** PROMPT **
Return, character for character, every line of the entries below, beginning at the line that contains "collection date as typed: Apr-90" and ending with the last line of the final entry, both included.

** THE RECORDS **
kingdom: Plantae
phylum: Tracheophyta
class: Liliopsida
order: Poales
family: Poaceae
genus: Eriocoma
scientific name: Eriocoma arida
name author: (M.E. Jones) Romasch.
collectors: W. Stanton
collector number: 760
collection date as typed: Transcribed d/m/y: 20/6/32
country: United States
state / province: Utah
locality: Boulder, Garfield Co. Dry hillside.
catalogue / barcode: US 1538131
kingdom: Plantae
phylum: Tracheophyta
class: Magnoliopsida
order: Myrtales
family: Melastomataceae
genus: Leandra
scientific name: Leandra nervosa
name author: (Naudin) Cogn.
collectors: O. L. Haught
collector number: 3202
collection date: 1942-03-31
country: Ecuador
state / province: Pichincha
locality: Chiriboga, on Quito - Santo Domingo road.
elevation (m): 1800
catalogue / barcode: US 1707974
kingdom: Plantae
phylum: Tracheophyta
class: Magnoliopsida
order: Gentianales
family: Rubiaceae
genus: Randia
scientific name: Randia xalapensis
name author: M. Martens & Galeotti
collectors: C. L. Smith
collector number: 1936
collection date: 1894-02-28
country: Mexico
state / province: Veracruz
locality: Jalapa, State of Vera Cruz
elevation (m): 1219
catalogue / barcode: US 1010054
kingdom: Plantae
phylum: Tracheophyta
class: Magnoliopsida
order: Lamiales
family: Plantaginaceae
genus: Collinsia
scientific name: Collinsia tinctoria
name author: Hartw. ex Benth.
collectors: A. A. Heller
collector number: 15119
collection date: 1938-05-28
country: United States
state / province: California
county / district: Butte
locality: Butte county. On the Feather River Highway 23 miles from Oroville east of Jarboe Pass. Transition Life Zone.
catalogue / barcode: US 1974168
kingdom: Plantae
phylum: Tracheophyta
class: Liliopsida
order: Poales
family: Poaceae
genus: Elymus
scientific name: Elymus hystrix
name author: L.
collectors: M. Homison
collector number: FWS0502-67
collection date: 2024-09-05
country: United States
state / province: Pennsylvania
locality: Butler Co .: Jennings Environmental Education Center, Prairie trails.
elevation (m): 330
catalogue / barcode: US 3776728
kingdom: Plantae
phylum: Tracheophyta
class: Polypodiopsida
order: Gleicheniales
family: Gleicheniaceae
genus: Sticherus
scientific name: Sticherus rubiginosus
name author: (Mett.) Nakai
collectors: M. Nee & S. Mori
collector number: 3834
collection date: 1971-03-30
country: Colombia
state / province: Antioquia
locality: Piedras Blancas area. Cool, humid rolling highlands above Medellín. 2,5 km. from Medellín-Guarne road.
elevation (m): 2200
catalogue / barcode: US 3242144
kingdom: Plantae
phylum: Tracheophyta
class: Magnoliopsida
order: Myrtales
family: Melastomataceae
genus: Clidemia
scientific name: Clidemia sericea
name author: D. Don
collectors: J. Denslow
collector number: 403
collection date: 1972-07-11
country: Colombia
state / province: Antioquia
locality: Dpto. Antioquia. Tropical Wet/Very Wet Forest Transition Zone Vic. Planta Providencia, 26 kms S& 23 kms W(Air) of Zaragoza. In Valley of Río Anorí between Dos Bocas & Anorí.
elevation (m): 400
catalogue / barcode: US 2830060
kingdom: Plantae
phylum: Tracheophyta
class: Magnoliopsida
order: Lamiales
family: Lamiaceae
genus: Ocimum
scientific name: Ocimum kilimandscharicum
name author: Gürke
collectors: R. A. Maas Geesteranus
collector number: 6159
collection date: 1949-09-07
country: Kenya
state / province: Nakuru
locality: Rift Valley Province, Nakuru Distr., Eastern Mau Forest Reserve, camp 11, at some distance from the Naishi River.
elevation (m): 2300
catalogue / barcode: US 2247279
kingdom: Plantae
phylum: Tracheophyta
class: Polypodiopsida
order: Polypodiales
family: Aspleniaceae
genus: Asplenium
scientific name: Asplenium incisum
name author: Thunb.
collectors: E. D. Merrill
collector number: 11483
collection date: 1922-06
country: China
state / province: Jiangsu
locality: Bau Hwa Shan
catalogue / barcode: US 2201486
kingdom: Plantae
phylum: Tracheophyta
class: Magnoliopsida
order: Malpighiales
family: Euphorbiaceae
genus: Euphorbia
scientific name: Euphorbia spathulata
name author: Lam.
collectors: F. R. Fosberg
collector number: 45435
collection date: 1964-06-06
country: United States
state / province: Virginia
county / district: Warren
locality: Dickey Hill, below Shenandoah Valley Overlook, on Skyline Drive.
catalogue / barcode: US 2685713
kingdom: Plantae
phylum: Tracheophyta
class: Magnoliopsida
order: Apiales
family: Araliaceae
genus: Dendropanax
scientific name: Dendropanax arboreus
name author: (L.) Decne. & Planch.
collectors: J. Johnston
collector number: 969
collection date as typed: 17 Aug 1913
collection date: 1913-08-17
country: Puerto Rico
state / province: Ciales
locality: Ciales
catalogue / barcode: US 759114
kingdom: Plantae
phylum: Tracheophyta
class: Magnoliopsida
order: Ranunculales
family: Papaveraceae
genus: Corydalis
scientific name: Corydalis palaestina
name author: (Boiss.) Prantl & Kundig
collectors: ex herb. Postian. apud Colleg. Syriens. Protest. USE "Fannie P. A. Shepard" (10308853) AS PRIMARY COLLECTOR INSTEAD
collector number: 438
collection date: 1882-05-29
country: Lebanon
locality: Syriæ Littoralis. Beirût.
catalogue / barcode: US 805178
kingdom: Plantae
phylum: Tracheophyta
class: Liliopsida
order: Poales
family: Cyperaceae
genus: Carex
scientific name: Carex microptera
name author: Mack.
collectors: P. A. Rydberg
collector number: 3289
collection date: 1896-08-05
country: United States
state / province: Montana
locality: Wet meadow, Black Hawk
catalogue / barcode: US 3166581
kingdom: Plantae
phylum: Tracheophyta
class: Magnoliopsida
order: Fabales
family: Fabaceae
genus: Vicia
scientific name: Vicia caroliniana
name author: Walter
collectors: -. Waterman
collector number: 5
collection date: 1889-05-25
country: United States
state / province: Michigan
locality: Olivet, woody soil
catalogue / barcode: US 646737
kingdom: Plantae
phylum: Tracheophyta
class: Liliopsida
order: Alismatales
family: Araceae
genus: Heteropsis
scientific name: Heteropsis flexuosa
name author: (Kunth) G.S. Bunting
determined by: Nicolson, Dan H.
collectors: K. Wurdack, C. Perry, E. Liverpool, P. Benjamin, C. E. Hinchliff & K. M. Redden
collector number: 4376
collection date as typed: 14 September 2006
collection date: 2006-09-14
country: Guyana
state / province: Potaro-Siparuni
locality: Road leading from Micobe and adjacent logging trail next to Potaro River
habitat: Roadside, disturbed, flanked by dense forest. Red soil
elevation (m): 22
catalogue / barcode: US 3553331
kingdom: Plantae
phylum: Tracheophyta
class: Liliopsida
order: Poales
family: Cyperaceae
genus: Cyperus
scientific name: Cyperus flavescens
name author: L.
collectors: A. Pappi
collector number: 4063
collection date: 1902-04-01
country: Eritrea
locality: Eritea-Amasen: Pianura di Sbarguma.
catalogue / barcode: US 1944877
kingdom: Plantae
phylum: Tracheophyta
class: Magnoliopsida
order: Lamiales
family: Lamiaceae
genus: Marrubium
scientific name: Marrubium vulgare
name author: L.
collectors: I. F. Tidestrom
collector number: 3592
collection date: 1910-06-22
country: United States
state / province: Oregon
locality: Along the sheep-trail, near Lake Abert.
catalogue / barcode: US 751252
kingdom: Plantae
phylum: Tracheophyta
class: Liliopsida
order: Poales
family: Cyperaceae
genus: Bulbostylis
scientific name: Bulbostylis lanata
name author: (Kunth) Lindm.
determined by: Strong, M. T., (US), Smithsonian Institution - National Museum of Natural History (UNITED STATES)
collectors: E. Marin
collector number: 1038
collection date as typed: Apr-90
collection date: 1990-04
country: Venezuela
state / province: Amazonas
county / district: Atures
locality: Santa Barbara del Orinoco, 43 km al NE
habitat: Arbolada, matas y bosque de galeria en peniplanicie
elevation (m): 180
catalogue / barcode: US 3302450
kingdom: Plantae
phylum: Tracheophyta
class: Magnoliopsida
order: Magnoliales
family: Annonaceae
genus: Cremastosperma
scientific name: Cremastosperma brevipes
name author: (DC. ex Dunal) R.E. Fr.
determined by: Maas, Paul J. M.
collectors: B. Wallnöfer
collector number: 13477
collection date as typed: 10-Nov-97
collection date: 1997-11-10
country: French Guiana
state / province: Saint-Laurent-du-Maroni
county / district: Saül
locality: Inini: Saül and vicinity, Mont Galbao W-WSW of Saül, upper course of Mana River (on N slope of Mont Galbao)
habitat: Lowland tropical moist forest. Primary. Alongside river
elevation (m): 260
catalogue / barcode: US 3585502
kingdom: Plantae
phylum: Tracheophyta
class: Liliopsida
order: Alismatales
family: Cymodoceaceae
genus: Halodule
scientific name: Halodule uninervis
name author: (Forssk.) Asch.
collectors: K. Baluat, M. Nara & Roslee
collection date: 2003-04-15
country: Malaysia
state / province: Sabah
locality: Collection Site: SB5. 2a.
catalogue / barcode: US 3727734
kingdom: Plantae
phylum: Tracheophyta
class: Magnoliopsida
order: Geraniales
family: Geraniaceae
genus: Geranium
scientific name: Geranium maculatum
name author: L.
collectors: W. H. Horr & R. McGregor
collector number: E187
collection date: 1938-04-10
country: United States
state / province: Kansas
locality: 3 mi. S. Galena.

** RESPONSE BELOW **
collection date as typed: Apr-90
collection date: 1990-04
country: Venezuela
state / province: Amazonas
county / district: Atures
locality: Santa Barbara del Orinoco, 43 km al NE
habitat: Arbolada, matas y bosque de galeria en peniplanicie
elevation (m): 180
catalogue / barcode: US 3302450
kingdom: Plantae
phylum: Tracheophyta
class: Magnoliopsida
order: Magnoliales
family: Annonaceae
genus: Cremastosperma
scientific name: Cremastosperma brevipes
name author: (DC. ex Dunal) R.E. Fr.
determined by: Maas, Paul J. M.
collectors: B. Wallnöfer
collector number: 13477
collection date as typed: 10-Nov-97
collection date: 1997-11-10
country: French Guiana
state / province: Saint-Laurent-du-Maroni
county / district: Saül
locality: Inini: Saül and vicinity, Mont Galbao W-WSW of Saül, upper course of Mana River (on N slope of Mont Galbao)
habitat: Lowland tropical moist forest. Primary. Alongside river
elevation (m): 260
catalogue / barcode: US 3585502
kingdom: Plantae
phylum: Tracheophyta
class: Liliopsida
order: Alismatales
family: Cymodoceaceae
genus: Halodule
scientific name: Halodule uninervis
name author: (Forssk.) Asch.
collectors: K. Baluat, M. Nara & Roslee
collection date: 2003-04-15
country: Malaysia
state / province: Sabah
locality: Collection Site: SB5. 2a.
catalogue / barcode: US 3727734
kingdom: Plantae
phylum: Tracheophyta
class: Magnoliopsida
order: Geraniales
family: Geraniaceae
genus: Geranium
scientific name: Geranium maculatum
name author: L.
collectors: W. H. Horr & R. McGregor
collector number: E187
collection date: 1938-04-10
country: United States
state / province: Kansas
locality: 3 mi. S. Galena.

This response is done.